Data Quality: Data Observability is important to realize data quality and build stakeholder trust. It provides an ongoing view of data and data processes. However, having insights about the reliability of your pipelines is not sufficient. You must consider establishing a data contract with SLA with upstream providers. An SLA provides expectations of what you can expect from the source systems you rely upon. I’ll refer to James Denmore’s definition of data contracts: “A data contract is a written agreement between the owner of a source system and the team ingesting data from that system for use in a data pipeline. The contract should state what data is being extracted, via what method (full, incremental), how often, and who (person, team) are the contacts for both the source system and the ingestion. Data contracts should be stored in a well-known and easy-to-find location such as a GitHub repo or internal documentation site. If possible, format data contracts in a standardized form so they can be integrated into the development process or queried programmatically.”
Orchestration: As the complexity of data pipelines increases, a robust orchestration system becomes essential. In this context, true orchestration refers to a system that can schedule entire task graphs rather than individual tasks. With such a system, each ingestion task can be initiated at the appropriate scheduled time, and downstream processing and transformation steps can start as ingestion tasks are completed. This leads to a cascading effect where processing steps trigger additional downstream processing steps.

Summary

The article discusses the importance of data ingestion in the data journey lifecycle. The article highlights the various challenges that data engineers may face during data ingestion, such as data velocity, data quality, data access, and source disparity. It also discusses the various sub-layers for the ingestion and how to choose the right tools and technologies to ensure efficient data ingestion.
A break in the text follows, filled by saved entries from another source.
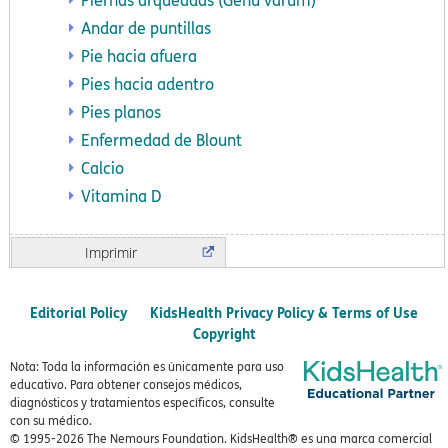
Piernas arqueadas (Genu varum)
Andar de puntillas
Pie hacia afuera
Pies hacia adentro
Pies planos
Enfermedad de Blount
Calcio
Vitamina D
Imprimir
Editorial Policy
KidsHealth Privacy Policy & Terms of Use
Copyright
Nota: Toda la información es únicamente para uso
educativo. Para obtener consejos médicos,
diagnósticos y tratamientos específicos, consulte
con su médico.
© 1995-
2026 The Nemours Foundation. KidsHealth® es una marca comercial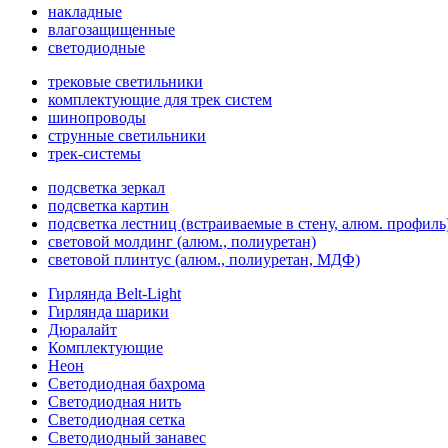
накладные
влагозащищенные
светодиодные
трековые светильники
комплектующие для трек систем
шинопроводы
струнные светильники
трек-системы
подсветка зеркал
подсветка картин
подсветка лестниц (встраиваемые в стену, алюм. профиль
световой молдинг (алюм., полиуретан)
световой плинтус (алюм., полиуретан, МДФ)
Гирлянда Belt-Light
Гирлянда шарики
Дюралайт
Комплектующие
Неон
Светодиодная бахрома
Светодиодная нить
Светодиодная сетка
Светодиодный занавес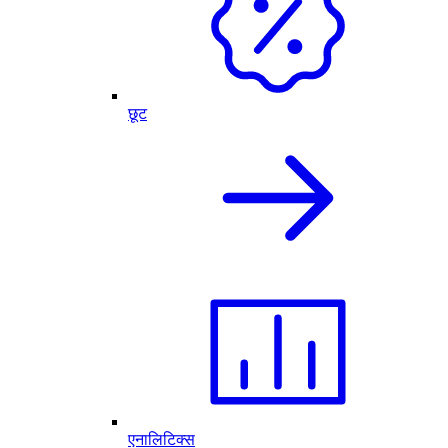
छूट
एनालिटिक्स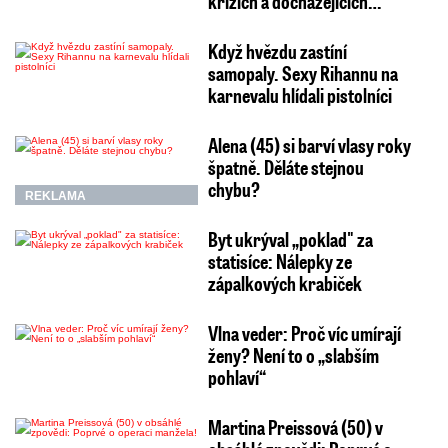
krizích a docházejících…
Když hvězdu zastíní
samopaly. Sexy Rihannu na
karnevalu hlídali pistolníci
Alena (45) si barví vlasy roky
špatně. Děláte stejnou
chybu?
REKLAMA
Byt ukrýval „poklad" za
statisíce: Nálepky ze
zápalkových krabiček
Vlna veder: Proč víc umírají
ženy? Není to o „slabším
pohlaví“
Martina Preissová (50) v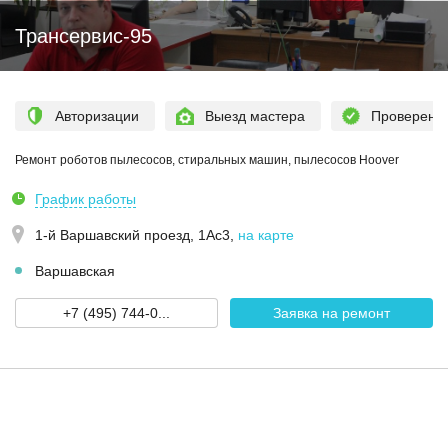
Трансервис-95
Авторизации
Выезд мастера
Проверен
Ремонт роботов пылесосов, стиральных машин, пылесосов Hoover
График работы
1-й Варшавский проезд, 1Ас3
,
на карте
Варшавская
+7 (495) 744-0...
Заявка на ремонт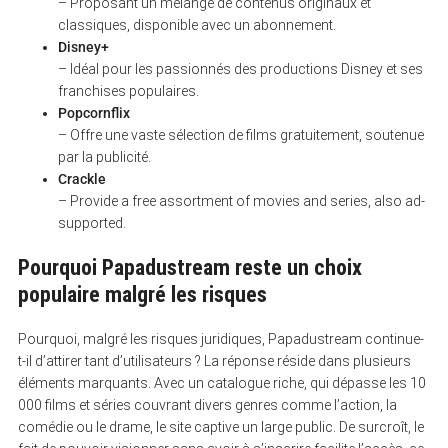
– Proposant un mélange de contenus originaux et
classiques, disponible avec un abonnement.
Disney+
– Idéal pour les passionnés des productions Disney et ses
franchises populaires.
Popcornflix
– Offre une vaste sélection de films gratuitement, soutenue
par la publicité.
Crackle
– Provide a free assortment of movies and series, also ad-
supported.
Pourquoi Papadustream reste un choix
populaire malgré les risques
Pourquoi, malgré les risques juridiques, Papadustream continue-
t-il d’attirer tant d’utilisateurs ? La réponse réside dans plusieurs
éléments marquants. Avec un catalogue riche, qui dépasse les 10
000 films et séries couvrant divers genres comme l’action, la
comédie ou le drame, le site captive un large public. De surcroît, le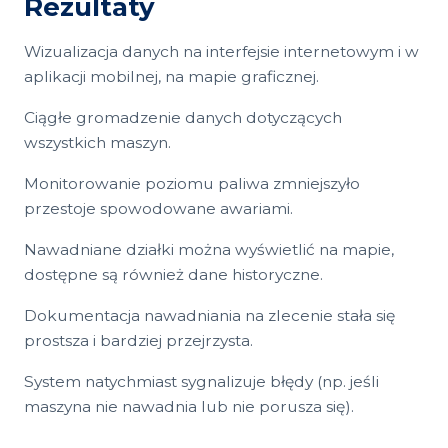
Rezultaty
Wizualizacja danych na interfejsie internetowym i w
aplikacji mobilnej, na mapie graficznej.
Ciągłe gromadzenie danych dotyczących
wszystkich maszyn.
Monitorowanie poziomu paliwa zmniejszyło
przestoje spowodowane awariami.
Nawadniane działki można wyświetlić na mapie,
dostępne są również dane historyczne.
Dokumentacja nawadniania na zlecenie stała się
prostsza i bardziej przejrzysta.
System natychmiast sygnalizuje błędy (np. jeśli
maszyna nie nawadnia lub nie porusza się).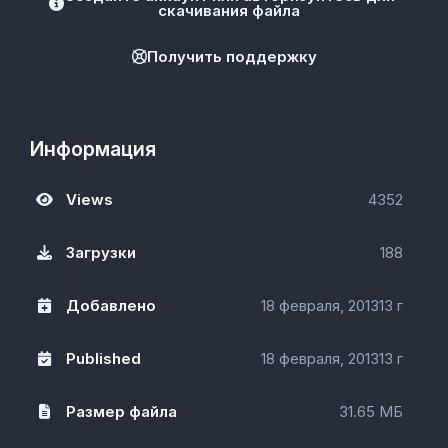
скачивания файла
Получить поддержку
Информация
Views
4352
Загрузки
188
Добавлено
18 февраля, 2013
13 г
Published
18 февраля, 2013
13 г
Размер файла
31.65 МБ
It also emphasizes the importance of properly monitoring and putting in place data contracts to ensure data reliability, better data quality, and effective incident response. Finally, it discusses the role of data management in data ingestion, including data cataloging, schema changes, and compliance with ethics and privacy regulations.

References

James Denmore, Data Pipelines Pocket Reference: Moving and Processing Data for Analytics (O’Reilly 2021).
Reis, J. and Housley, M. Fundamentals of data engineering: Plan and build robust data systems. O’Reilly Media (2022).
“Decomposing the Data System”, Aurimas Griciūnas (SwirlAI).